Prognostic Factors of Second-line Immune Checkpoint Inhibitors in Patients With Advanced-stage Non-Small Cell Lung Cancer: A Multicenter, Retrospective Study

Am J Clin Oncol. 2021 Jul 1;44(7):356-360. doi: 10.1097/COC.0000000000000828.

Abstract

Objectives: Immune checkpoint inhibitors (ICIs) targeting the programmed cell death receptor-1 and its ligand have achieved impressive success in treating patients with advanced-stage non-small cell lung cancer (NSCLC) after failed first-line cytotoxic chemotherapy. However, knowledge on clinical biomarkers that could help select patients who will respond well to second-line ICI therapy is limited.

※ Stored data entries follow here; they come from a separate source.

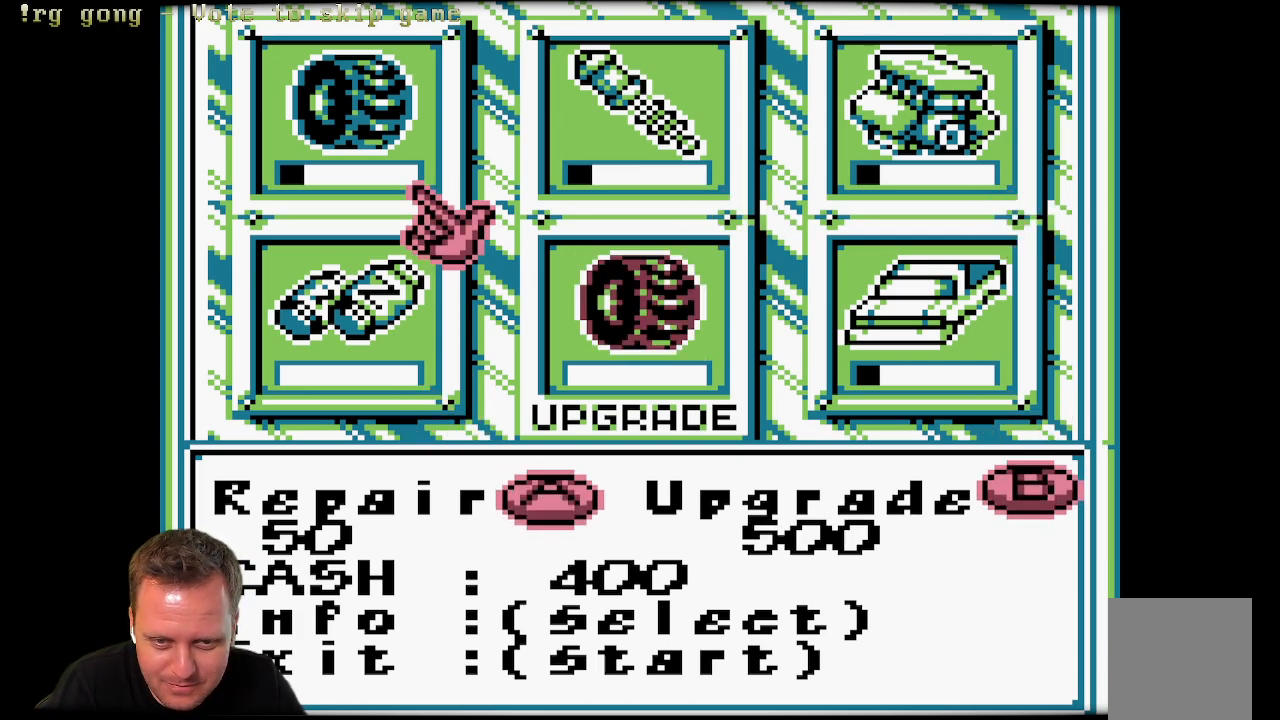
{"buttons": [], "left_stick": "center", "right_stick": "center", "events": [[117, "DPAD_RIGHT", "up"]]}
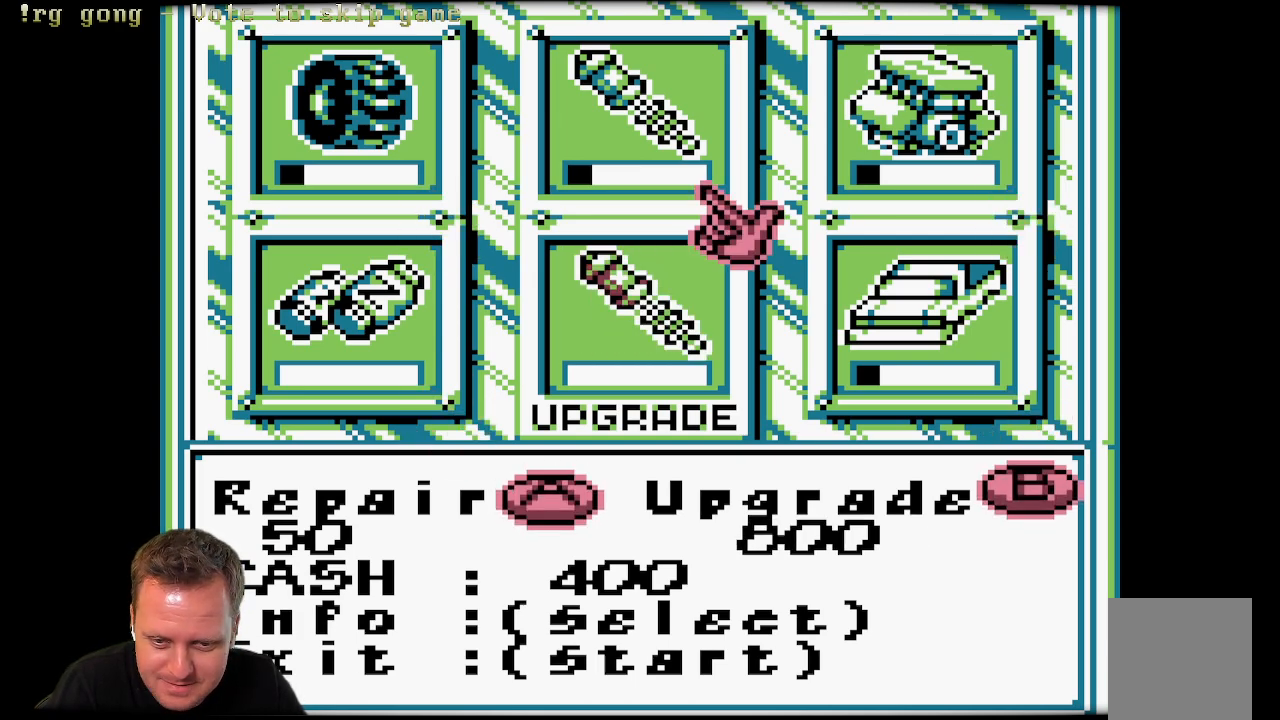
{"buttons": [], "left_stick": "center", "right_stick": "center", "events": [[83, "DPAD_LEFT", "down"], [200, "DPAD_LEFT", "up"]]}
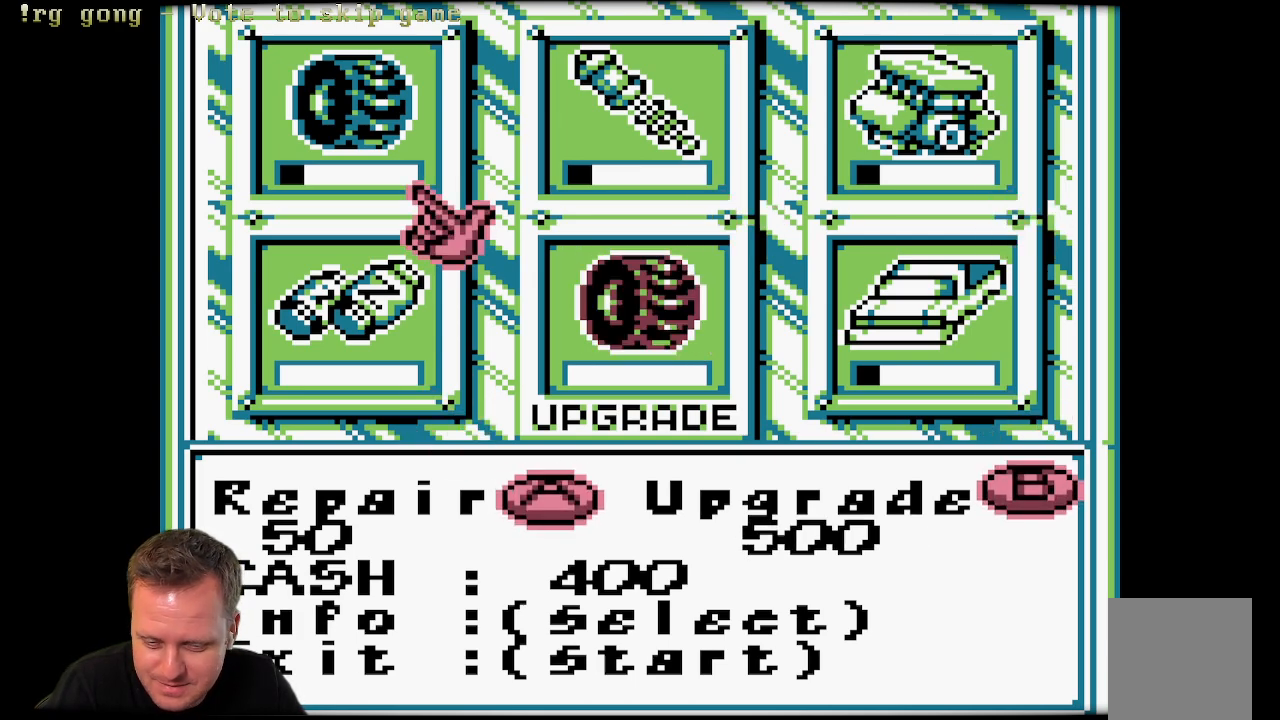
{"buttons": [], "left_stick": "center", "right_stick": "center", "events": [[133, "DPAD_RIGHT", "down"], [200, "DPAD_RIGHT", "up"]]}
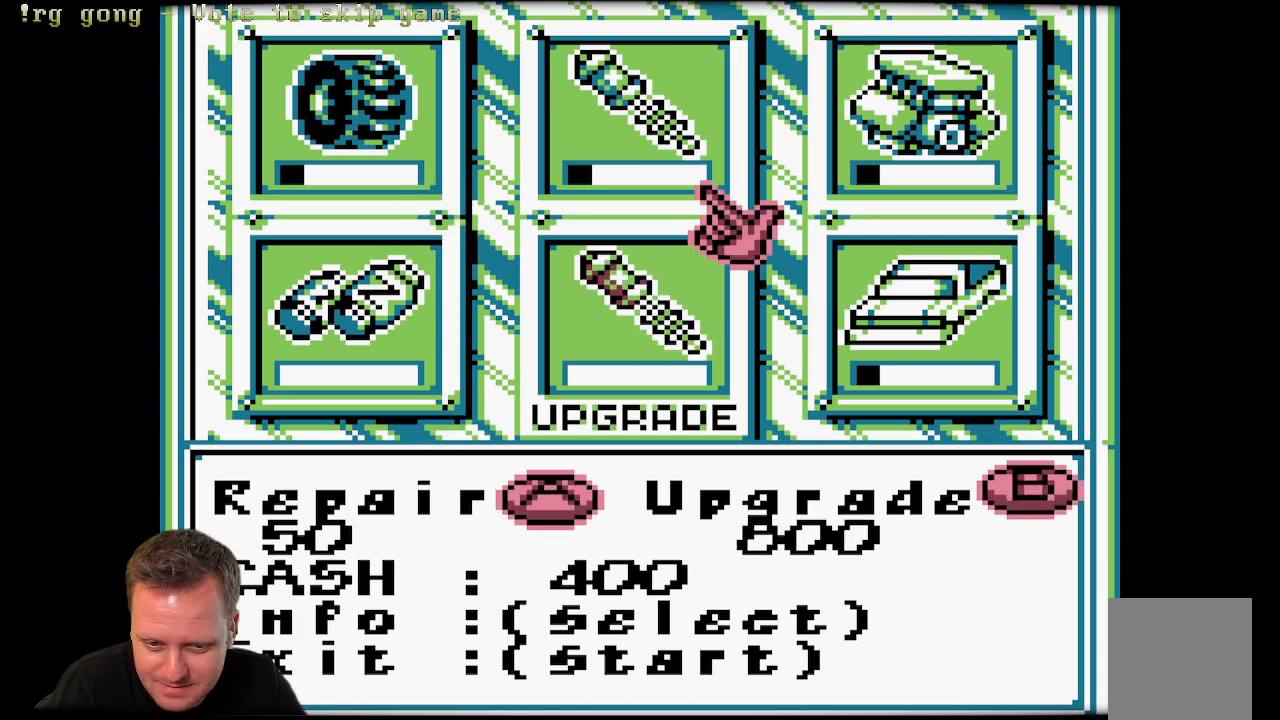
{"buttons": ["DPAD_LEFT"], "left_stick": "center", "right_stick": "center", "events": [[17, "DPAD_RIGHT", "down"], [133, "DPAD_RIGHT", "up"], [450, "DPAD_LEFT", "down"]]}
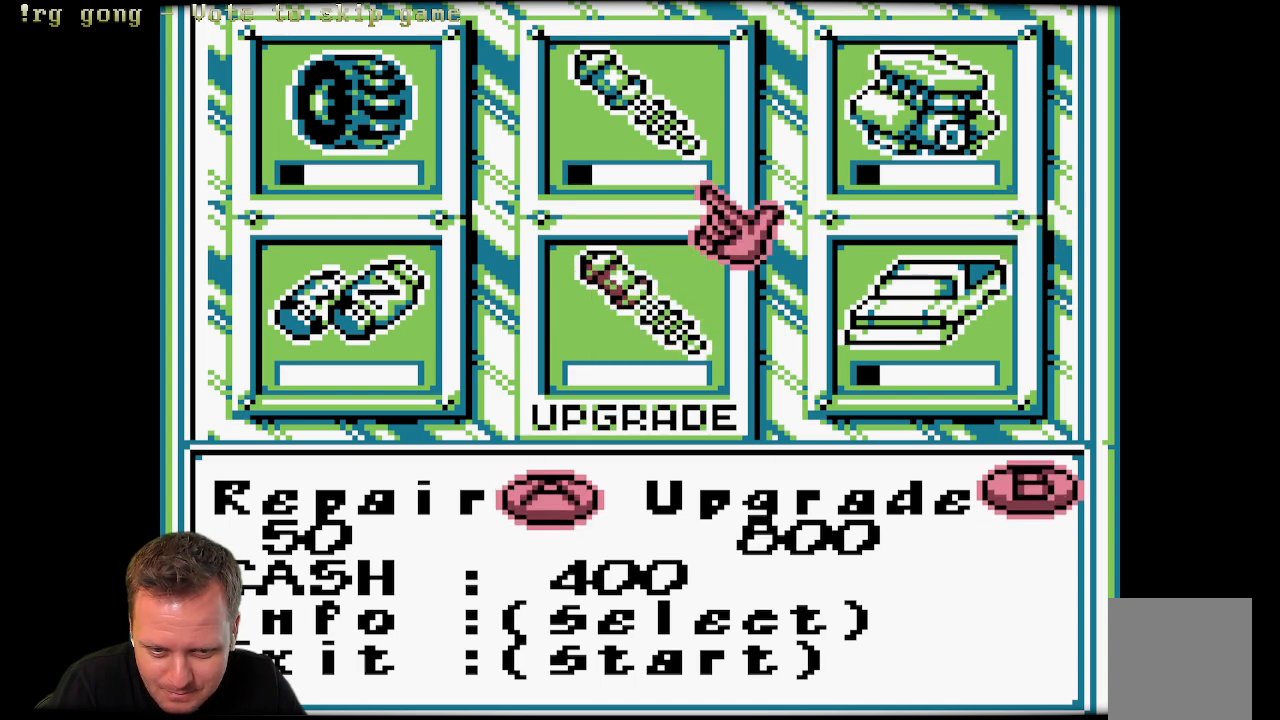
{"buttons": [], "left_stick": "center", "right_stick": "center", "events": [[100, "DPAD_LEFT", "up"], [217, "DPAD_LEFT", "down"], [350, "DPAD_LEFT", "up"]]}
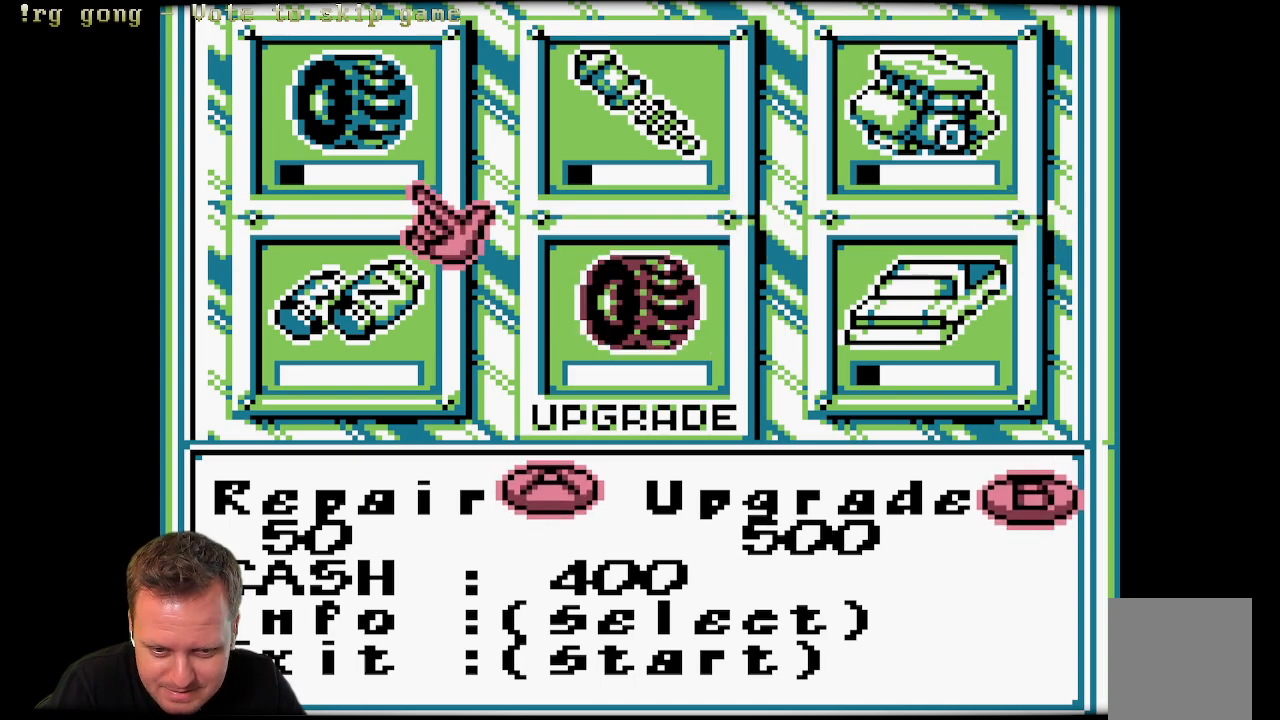
{"buttons": ["DPAD_LEFT"], "left_stick": "center", "right_stick": "center", "events": [[383, "DPAD_LEFT", "down"]]}
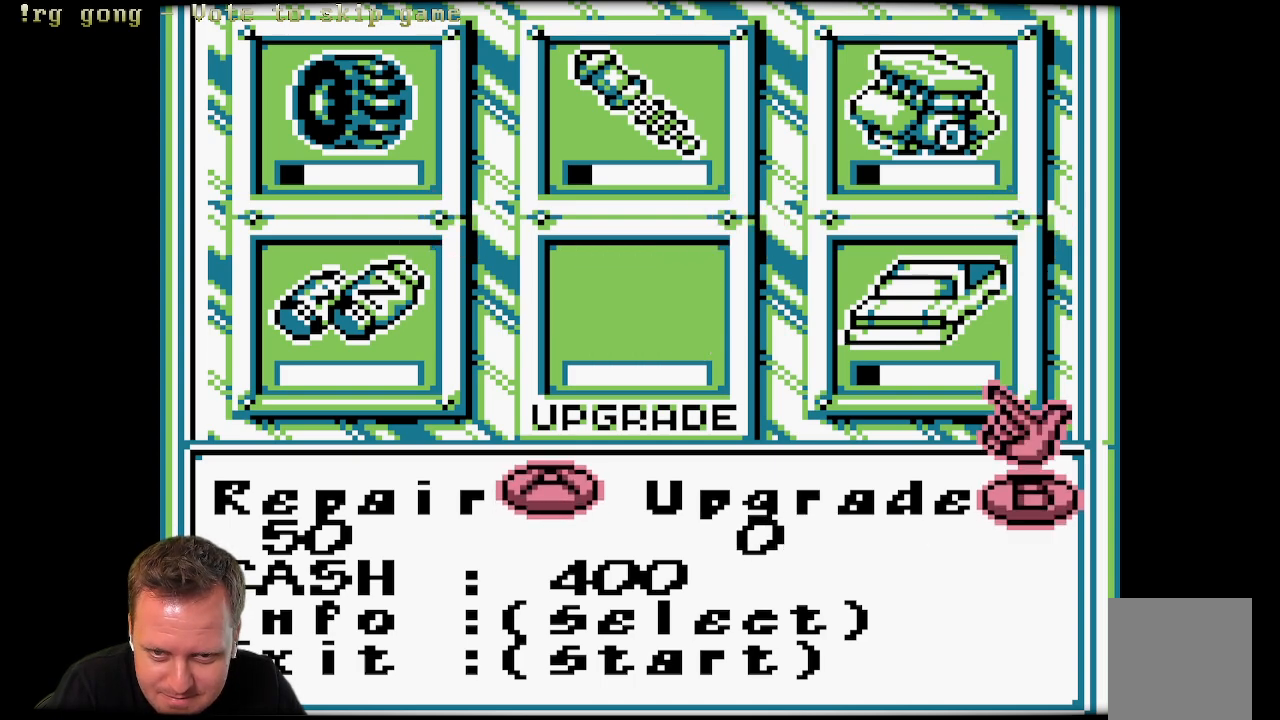
{"buttons": [], "left_stick": "center", "right_stick": "center", "events": [[33, "DPAD_LEFT", "up"]]}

Patients and methods: Medical records of patients with NSCLC treated with first-line platinum-based chemotherapy and subsequent second-line ICI were collected from 6 medical centers between January 2018 and June 2020. Clinical information, pathologic variables, and radiologic findings of the data collected were reviewed. The patients were followed up until the date of the last visit, the death of any cause, or the end of data recording (December 31, 2020).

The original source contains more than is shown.